▶ Assigned task
How many of the lines below contain the word "dalyvių"? Reply with the number alone.

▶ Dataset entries
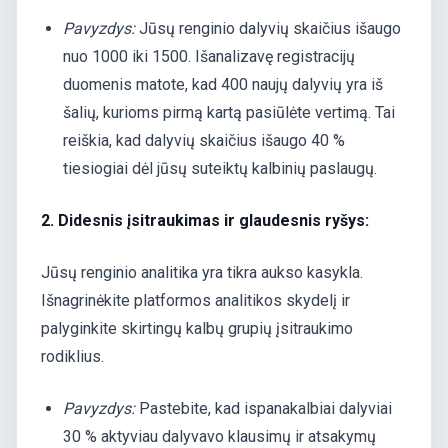
Pavyzdys:
Jūsų renginio dalyvių skaičius išaugo
nuo 1000 iki 1500. Išanalizavę registracijų
duomenis matote, kad 400 naujų dalyvių yra iš
šalių, kurioms pirmą kartą pasiūlėte vertimą. Tai
reiškia, kad dalyvių skaičius išaugo 40 %
tiesiogiai dėl jūsų suteiktų kalbinių paslaugų.
2. Didesnis įsitraukimas ir glaudesnis ryšys:
Jūsų renginio analitika yra tikra aukso kasykla.
Išnagrinėkite platformos analitikos skydelį ir
palyginkite skirtingų kalbų grupių įsitraukimo
rodiklius.
Pavyzdys:
Pastebite, kad ispanakalbiai dalyviai
30 % aktyviau dalyvavo klausimų ir atsakymų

▶ Written solution
3